### EXERCISE REQUIREMENTS
Can you pull out the text of the records below, from their start through the line containing "vorkommen, und nicht", with both ends included and the pictures left out of your answer?

### MATERIAL FOR THIS TASK
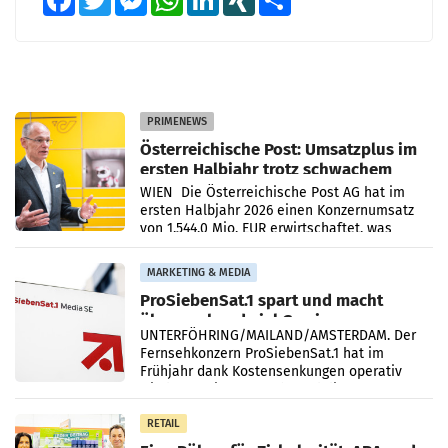
PRIMENEWS
Österreichische Post: Umsatzplus im
ersten Halbjahr trotz schwachem
Briefgeschäft
WIEN Die Österreichische Post AG hat im
ersten Halbjahr 2026 einen Konzernumsatz
von 1.544,0 Mio. EUR erwirtschaftet, was
einem Plus von 3,8 Prozent gegenüber dem
Vergleichszeitraum
MARKETING & MEDIA
ProSiebenSat.1 spart und macht
überraschend viel Gewinn
UNTERFÖHRING/MAILAND/AMSTERDAM. Der
Fernsehkonzern ProSiebenSat.1 hat im
Frühjahr dank Kostensenkungen operativ
wieder Gewinn gemacht und die
Markterwartung deutlich übertroffen.
RETAIL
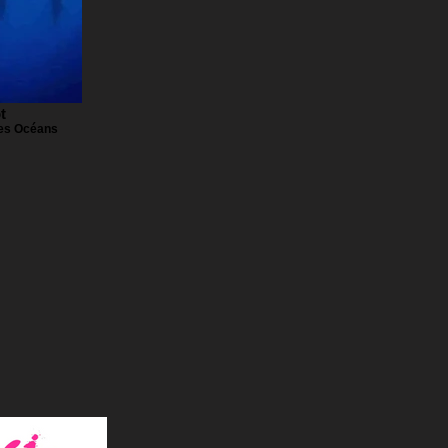
t
des Océans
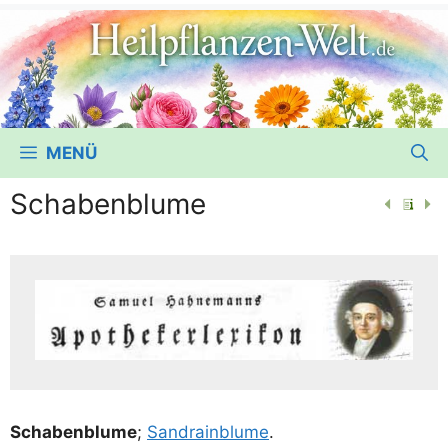
MENÜ
Schabenblume
Scha­ben­blu­me
;
San­drain­blu­me
.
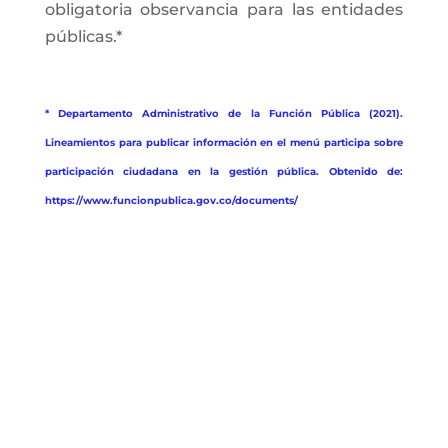
obligatoria observancia para las entidades
públicas.*
* Departamento Administrativo de la Función Pública (2021).
Lineamientos para publicar información en el menú participa sobre
participación ciudadana en la gestión pública. Obtenido de:
https://www.funcionpublica.gov.co/documents/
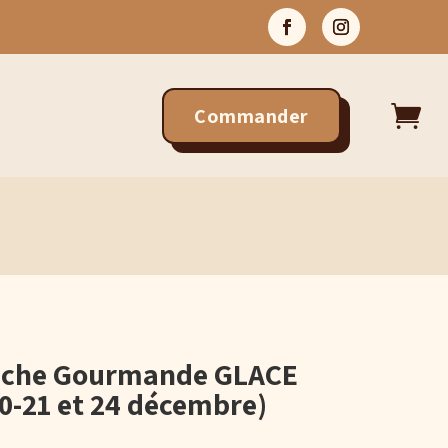

Commander
ûche Gourmande GLACE
0-21 et 24 décembre)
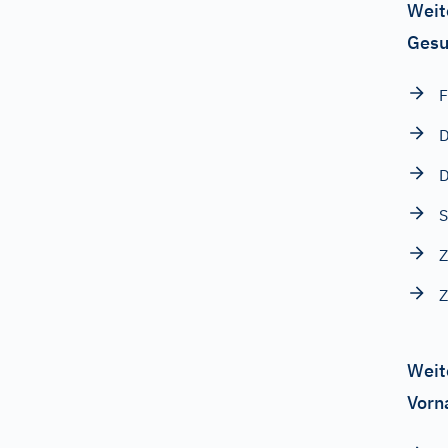
Weit
Gesu
F
D
S
Z
Z
Weit
Vorn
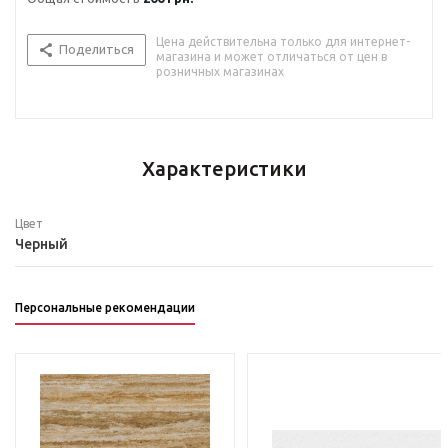
Цена действительна только для интернет-
Поделиться
магазина и может отличаться от цен в
розничных магазинах
Характеристики
Цвет
Черный
Персональные рекомендации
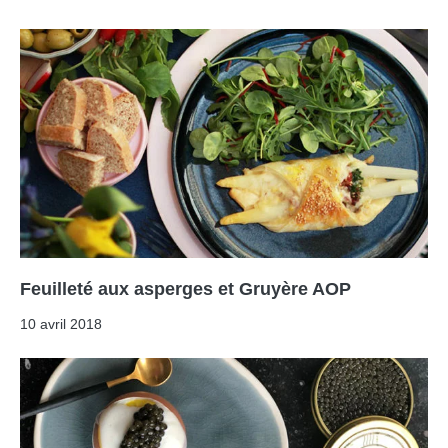
Feuilleté aux asperges et Gruyère AOP
10 avril 2018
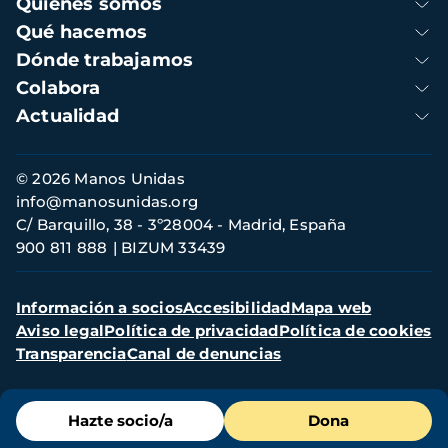
Quienes somos
principal
Qué hacemos
Dónde trabajamos
Colabora
Actualidad
Información
© 2026 Manos Unidas
de
info@manosunidas.org
contacto
C/ Barquillo, 38 - 3º28004 - Madrid, España
900 811 888
BIZUM 33439
Menú
Información a socios
Accesibilidad
Mapa web
secundario
Aviso legal
Política de privacidad
Política de cookies
Transparencia
Canal de denuncias
Menú
Hazte socio/a
Dona
de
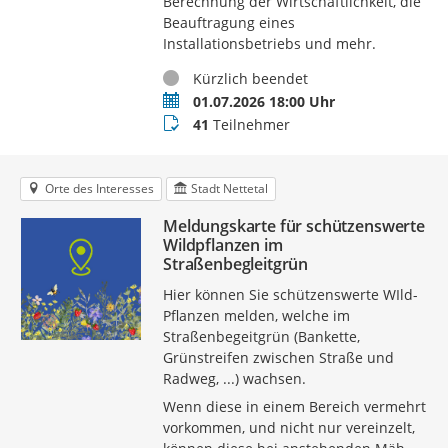
Berechnung der Wirtschaftlichkeit, die
Beauftragung eines
Installationsbetriebs und mehr.
Status
Kürzlich beendet
Termin
01.07.2026 18:00 Uhr
Teilnehmer
41
Teilnehmer
Orte des Interesses
Stadt Nettetal
Meldungskarte für schützenswerte
Wildpflanzen im
Straßenbegleitgrün
Hier können Sie schützenswerte WIld-
Pflanzen melden, welche im
Straßenbegeitgrün (Bankette,
Grünstreifen zwischen Straße und
Radweg, ...) wachsen.
Wenn diese in einem Bereich vermehrt
vorkommen, und nicht nur vereinzelt,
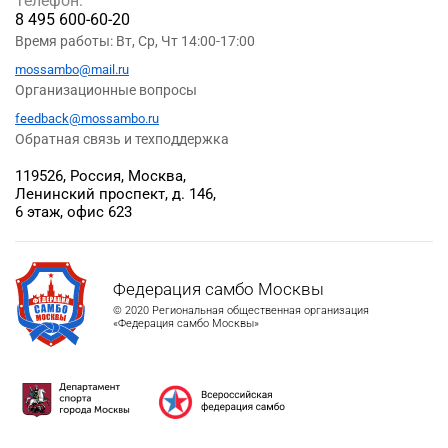
Телефон:
8 495 600-60-20
Время работы: Вт, Ср, Чт 14:00-17:00
mossambo@mail.ru
Организационные вопросы
feedback@mossambo.ru
Обратная связь и техподдержка
119526, Россия, Москва,
Ленинский проспект, д. 146,
6 этаж, офис 623
Федерация самбо Москвы
© 2020 Региональная общественная организация
«Федерация самбо Москвы»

### PROBLEM SOLUTION
PRIMENEWS
Österreichische Post: Umsatzplus im
ersten Halbjahr trotz schwachem
Briefgeschäft
WIEN Die Österreichische Post AG hat im
ersten Halbjahr 2026 einen Konzernumsatz
von 1.544,0 Mio. EUR erwirtschaftet, was
einem Plus von 3,8 Prozent gegenüber dem
Vergleichszeitraum
MARKETING & MEDIA
ProSiebenSat.1 spart und macht
überraschend viel Gewinn
UNTERFÖHRING/MAILAND/AMSTERDAM. Der
Fernsehkonzern ProSiebenSat.1 hat im
Frühjahr dank Kostensenkungen operativ
wieder Gewinn gemacht und die
Markterwartung deutlich übertroffen.
RETAIL
t
des Océans
MENÜ
Schabenblume
Scha­ben­blu­me
;
San­drain­blu­me
.
obligatoria observancia para las entidades
públicas.*
* Departamento Administrativo de la Función Pública (2021).
Lineamientos para publicar información en el menú participa sobre
participación ciudadana en la gestión pública. Obtenido de:
https://www.funcionpublica.gov.co/documents/

Commander
ûche Gourmande GLACE
0-21 et 24 décembre)
Weit
Gesu
F
D
S
Z
Z
Weit
Vorn
Цена действительна только для интернет-
Поделиться
магазина и может отличаться от цен в
розничных магазинах
Характеристики
Цвет
Черный
Персональные рекомендации
Feuilleté aux asperges et Gruyère AOP
10 avril 2018
Quienes somos
principal
Qué hacemos
Dónde trabajamos
Colabora
Actualidad
Información
© 2026 Manos Unidas
de
info@manosunidas.org
contacto
C/ Barquillo, 38 - 3º28004 - Madrid, España
900 811 888
BIZUM 33439
Menú
Información a socios
Accesibilidad
Mapa web
secundario
Aviso legal
Política de privacidad
Política de cookies
Transparencia
Canal de denuncias
Menú
Hazte socio/a
Dona
de
Berechnung der Wirtschaftlichkeit, die
Beauftragung eines
Installationsbetriebs und mehr.
Status
Kürzlich beendet
Termin
01.07.2026 18:00 Uhr
Teilnehmer
41
Teilnehmer
Orte des Interesses
Stadt Nettetal
Meldungskarte für schützenswerte
Wildpflanzen im
Straßenbegleitgrün
Hier können Sie schützenswerte WIld-
Pflanzen melden, welche im
Straßenbegeitgrün (Bankette,
Grünstreifen zwischen Straße und
Radweg, ...) wachsen.
Wenn diese in einem Bereich vermehrt
vorkommen, und nicht nur vereinzelt,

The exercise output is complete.